__Work instruction__
In the text on Tunisia and homosexuality below, list every year it mentions, in order of appearance.

*** Text block ***

The following June, a widely mediatized case involving a 16-year-old boy who was sentenced to four months in jail after refusing to submit to an anal probe – the refusal being considered as an admission of guilt—led to international outrage. Finally, in September 2017, Tunisia’s current Minister of Human Rights, Mehdi Ben Gharbia, announced that “these exams can no longer be imposed by force, physical or moral, or without the consent of the person concerned.” However, many activists say the exams continue to be performed.

However, Tunisia’s official stance on homosexuality seems set to change. Following the 2011 overthrow of Ben Ali’s repressive regime, Tunisia’s first online LGBTQ magazine, called Gayday, appeared. Published in French and English, Gayday defined its missions as seeking “to satisfy the needs of the LGBT community in the MENA region and beyond, help them feel comfortable about their sexuality and provide well-targeted topics that matter to them by them.” The magazine’s email and social media accounts were hacked in 2012 but it maintains a limited online presence to this day.

*** End of Text block ***
*** Given information ***

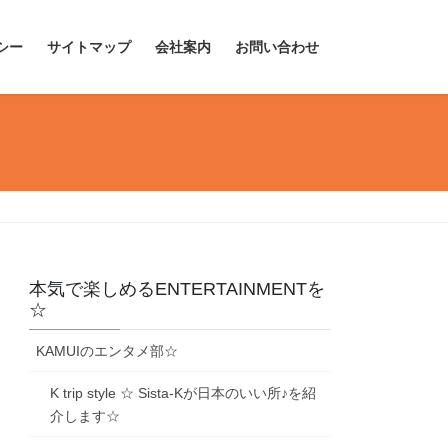
シー
サイトマップ
会社案内
お問い合わせ
本気で楽しめるENTERTAINMENTを
☆
KAMUIのエンタメ部☆
K trip style ☆ Sista-Kが日本のいい所♪を紹
介します☆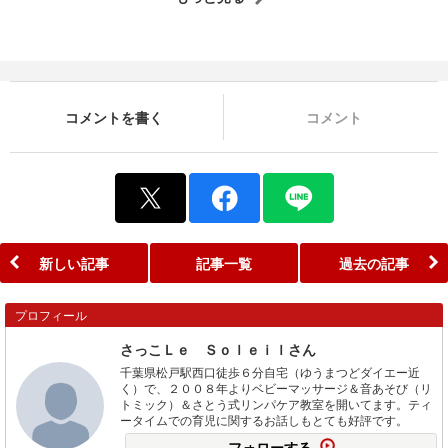
コメントを書く
コメント
新しい記事
記事一覧
過去の記事
プロフィール
さっこＬｅ Ｓｏｌｅｉｌさん
千葉県松戸駅西口徒歩６分自宅（ゆうまつどダイエー近
く）で、２００８年よりベビーマッサージ＆音あそび（リ
トミック）＆さとう式リンパケア教室を開いてます。ティ
ータイムでの育児に関するお話しもとても好評です。
フォローする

*** End of Given information ***

__Exercise solution__
2017, 2011, 2012